Deep Research for Recommender Systems

TL;DR

This paper argues that this traditional tool-based paradigm for recommendation fundamentally limits user experience, as the system acts as a passive filter rather than an active assistant, and proposes a novel deep research paradigm for recommendation, which replaces conventional item lists with comprehensive, user-centric reports.

Abstract

The technical foundations of recommender systems have progressed from collaborative filtering to complex neural models and, more recently, large language models. Despite these technological advances, deployed systems often underserve their users by simply presenting a list of items, leaving the burden of exploration, comparison, and synthesis entirely on the user.
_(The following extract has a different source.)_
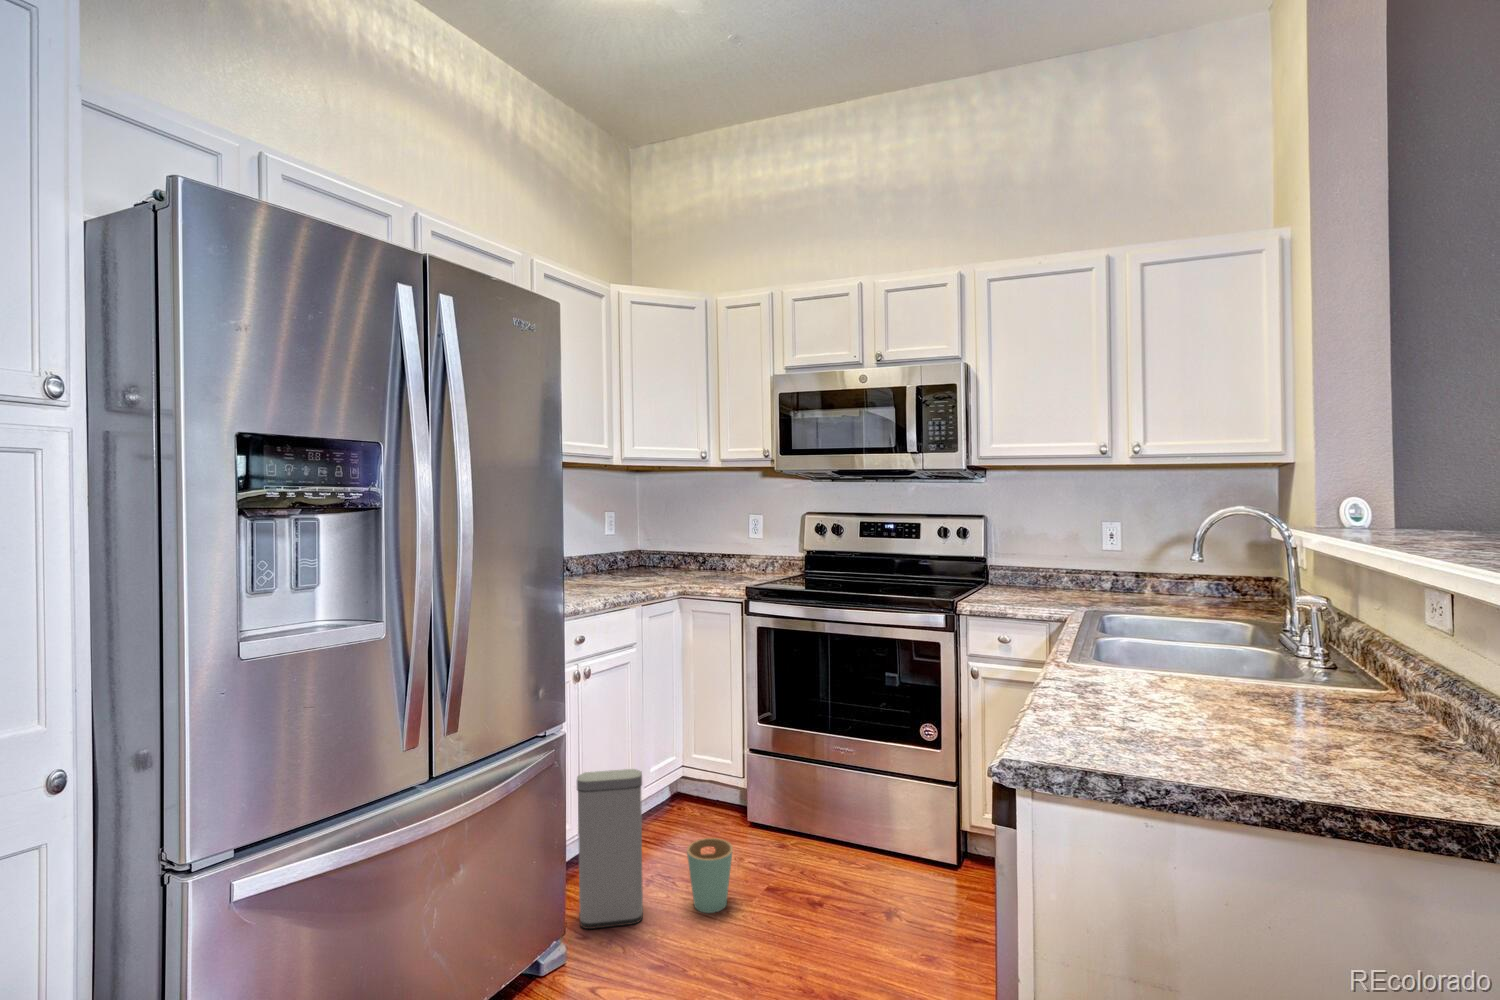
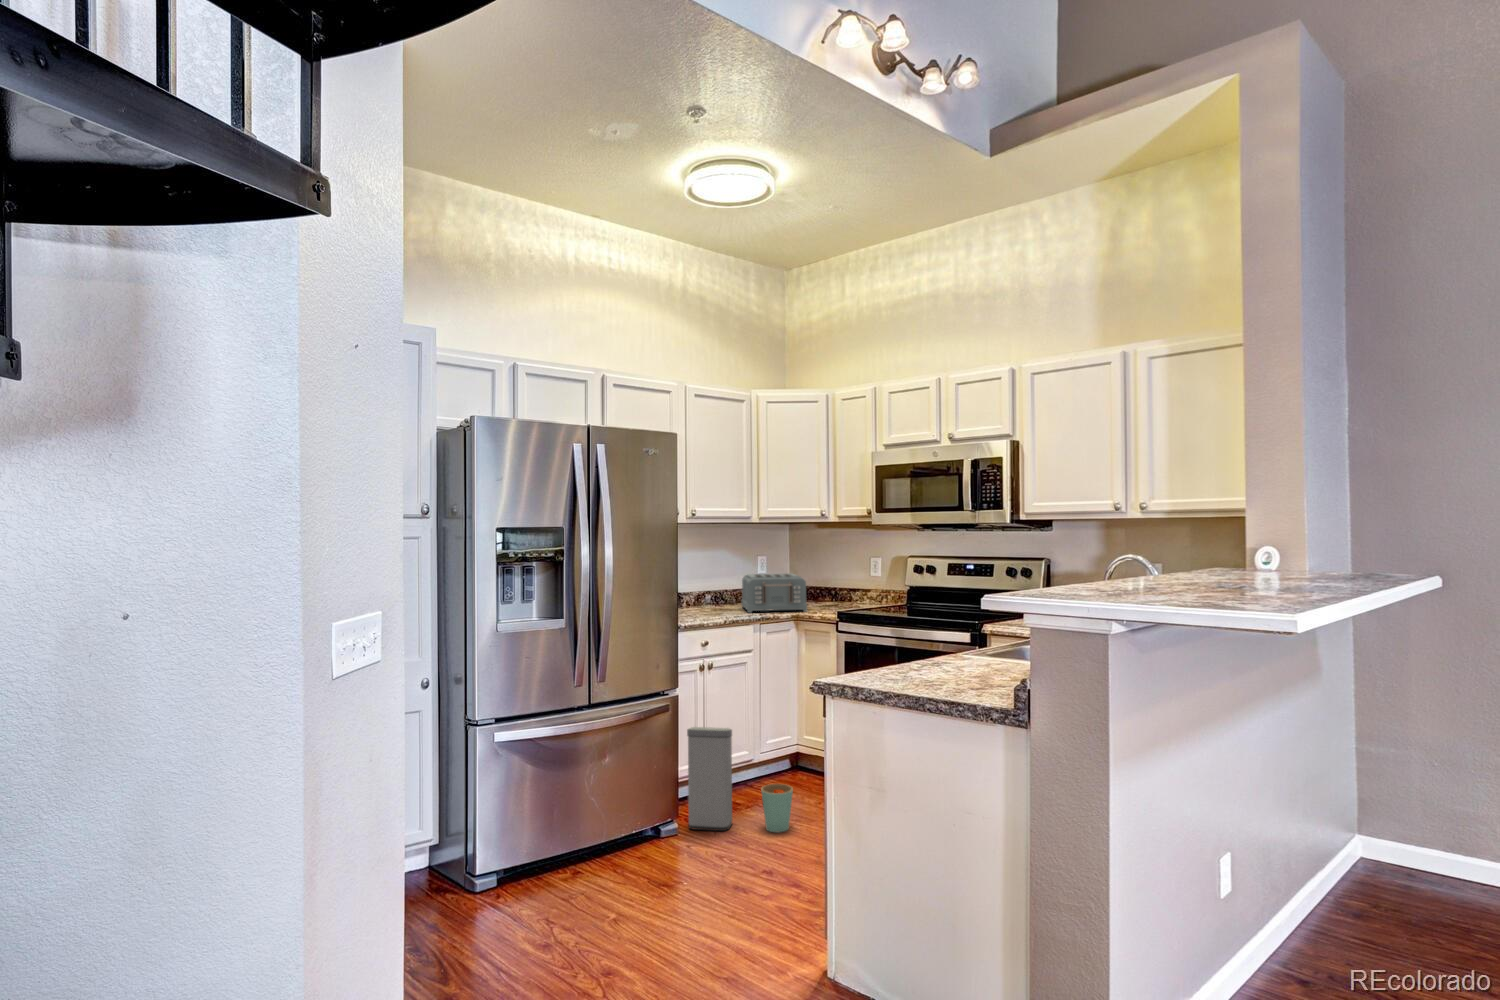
toaster: none [600,537,698,593] -> present [742,573,807,613]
This paper argues that this traditional "tool-based" paradigm fundamentally limits user experience, as the system acts as a passive filter rather than an active assistant. To address this limitation, we propose a novel deep research paradigm for recommendation, which replaces conventional item lists with comprehensive, user-centric reports. We instantiate this paradigm through RecPilot, a multi-agent framework comprising two core components: a user trajectory simulation agent that autonomously explores the item space, and a self-evolving report generation agent that synthesizes the findings into a coherent, interpretable report tailored to support user decisions. This approach reframes recommendation as a proactive, agent-driven service. Extensive experiments on public datasets demonstrate that RecPilot not only achieves strong performance in modeling user behaviors but also generates highly persuasive reports that substantially reduce user effort in item evaluation, validating the potential of this new interaction paradigm.
Paper Structure (23 sections, 12 equations, 5 figures, 5 tables)

This paper contains 23 sections, 12 equations, 5 figures, 5 tables.

Figures (5)

  • Figure 1: The overview of our approach RecPilot. The left part demonstrates the overall pipeline. The trajectory simulation agent receives contextual information and historical interactions as input, and generate a simulated trajectory for the report generation agent to generate the final report. The upper-right part introduces the trajectory agent, which interleaves item and behavior generation and is optimized via model-free reward reinforcement learning. The lower-right part illustrates the report generation agent, which first decomposes user interests into multiple aspects for ranking before writing reports. It characterizes user preferences through rubrics and experience, and achieves self-evolution along these two dimensions for optimization.
  • Figure 2: Performance w.r.t. maximum trajectory lengths on the Tmall dataset.
  • Figure 3: Performance comparison w.r.t. two sampling parameters on the Tmall dataset: threshold $p$ and temperature $\tau$.
  • Figure 4: Detailed analysis on the Tmall dataset about the report generation task.
  • Figure 5: Sample interaction interfaces in existing recommender systems and our proposed RecPilot.